EXERCISE TEXT |
Workaround (current)

Rewrite the iterator to converge in 1–2 rounds and exit via the eps-comparison branch (current eigentrust-iterate's shape). For workloads that genuinely need deep iteration with rounded arithmetic, there's no workaround at the surface — reduction time blows up regardless of matrix size.

Suggested fix paths

Several options, ordered by surface impact:

1. Force argument reduction at the recursive call site

Add a seq / force / whnf primitive (or a defn-attribute marker) that the user can apply to the accumulator argument to request strict reduction before the tail call:

[eigentrust-iterate c p alpha eps [int- budget 1]
                    [force [eigentrust-step c p alpha tnew]]]

The reducer evaluates the argument to WHNF (or NF) before binding into the recursive call's parameter. This pushes the cost forward — each iteration pays O(spine of one step) instead of O(spine of all prior steps).

Pros: small surface; user-controllable; no implicit policy change.
Cons: user has to know to add it; ergonomics of "you must annotate the recursive call" is poor.

2. Reducer auto-detects strict positions in tail calls

When a parameter is consumed strictly by the body (matched, projected, or arithmetic-applied without intermediate sharing), the reducer evaluates the argument to WHNF before substitution. This is essentially the demand analysis Haskell's STG does.

Pros: zero user-visible change; handles the common case.

Stored data entries
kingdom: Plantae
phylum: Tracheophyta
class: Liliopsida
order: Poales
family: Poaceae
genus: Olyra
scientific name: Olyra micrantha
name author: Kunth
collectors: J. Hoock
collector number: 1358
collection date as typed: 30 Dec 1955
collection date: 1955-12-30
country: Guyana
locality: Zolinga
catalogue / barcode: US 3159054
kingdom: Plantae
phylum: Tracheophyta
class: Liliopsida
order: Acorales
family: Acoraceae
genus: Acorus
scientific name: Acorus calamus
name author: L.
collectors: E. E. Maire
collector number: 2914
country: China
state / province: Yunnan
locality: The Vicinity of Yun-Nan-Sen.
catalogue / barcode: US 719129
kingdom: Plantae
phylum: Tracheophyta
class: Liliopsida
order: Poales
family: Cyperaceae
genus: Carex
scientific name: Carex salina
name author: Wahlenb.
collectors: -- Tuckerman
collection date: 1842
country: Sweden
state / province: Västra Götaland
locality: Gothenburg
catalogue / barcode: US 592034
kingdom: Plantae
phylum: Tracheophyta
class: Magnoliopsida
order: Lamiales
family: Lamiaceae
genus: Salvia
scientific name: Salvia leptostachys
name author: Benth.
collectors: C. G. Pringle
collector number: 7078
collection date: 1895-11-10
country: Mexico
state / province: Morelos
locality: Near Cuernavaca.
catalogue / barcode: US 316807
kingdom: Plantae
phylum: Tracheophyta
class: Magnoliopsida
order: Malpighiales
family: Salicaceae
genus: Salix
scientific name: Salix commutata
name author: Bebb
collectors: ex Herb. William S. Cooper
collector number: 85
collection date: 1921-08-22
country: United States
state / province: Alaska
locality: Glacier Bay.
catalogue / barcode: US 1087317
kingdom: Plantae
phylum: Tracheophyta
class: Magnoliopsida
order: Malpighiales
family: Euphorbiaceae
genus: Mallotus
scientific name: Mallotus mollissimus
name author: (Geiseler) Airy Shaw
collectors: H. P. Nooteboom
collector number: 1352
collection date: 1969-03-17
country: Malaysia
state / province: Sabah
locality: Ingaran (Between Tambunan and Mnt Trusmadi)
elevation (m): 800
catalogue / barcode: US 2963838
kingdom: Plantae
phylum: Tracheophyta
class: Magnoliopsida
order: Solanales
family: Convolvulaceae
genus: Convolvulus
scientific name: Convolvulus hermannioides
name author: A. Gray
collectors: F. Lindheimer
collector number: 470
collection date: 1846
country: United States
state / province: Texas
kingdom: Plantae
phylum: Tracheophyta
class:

TO DO |
1. In the reducer notes, what cons are listed for forcing argument reduction at the recursive call site?
2. Extract from the reducer notes everything from "Cons: user has" down to "the common case.".

ANSWERS TO EACH TASK |
1. The user has to know to add it, and having to annotate the recursive call is poor ergonomics.

2.
Cons: user has to know to add it; ergonomics of "you must annotate the recursive call" is poor.

2. Reducer auto-detects strict positions in tail calls

When a parameter is consumed strictly by the body (matched, projected, or arithmetic-applied without intermediate sharing), the reducer evaluates the argument to WHNF before substitution. This is essentially the demand analysis Haskell's STG does.

Pros: zero user-visible change; handles the common case.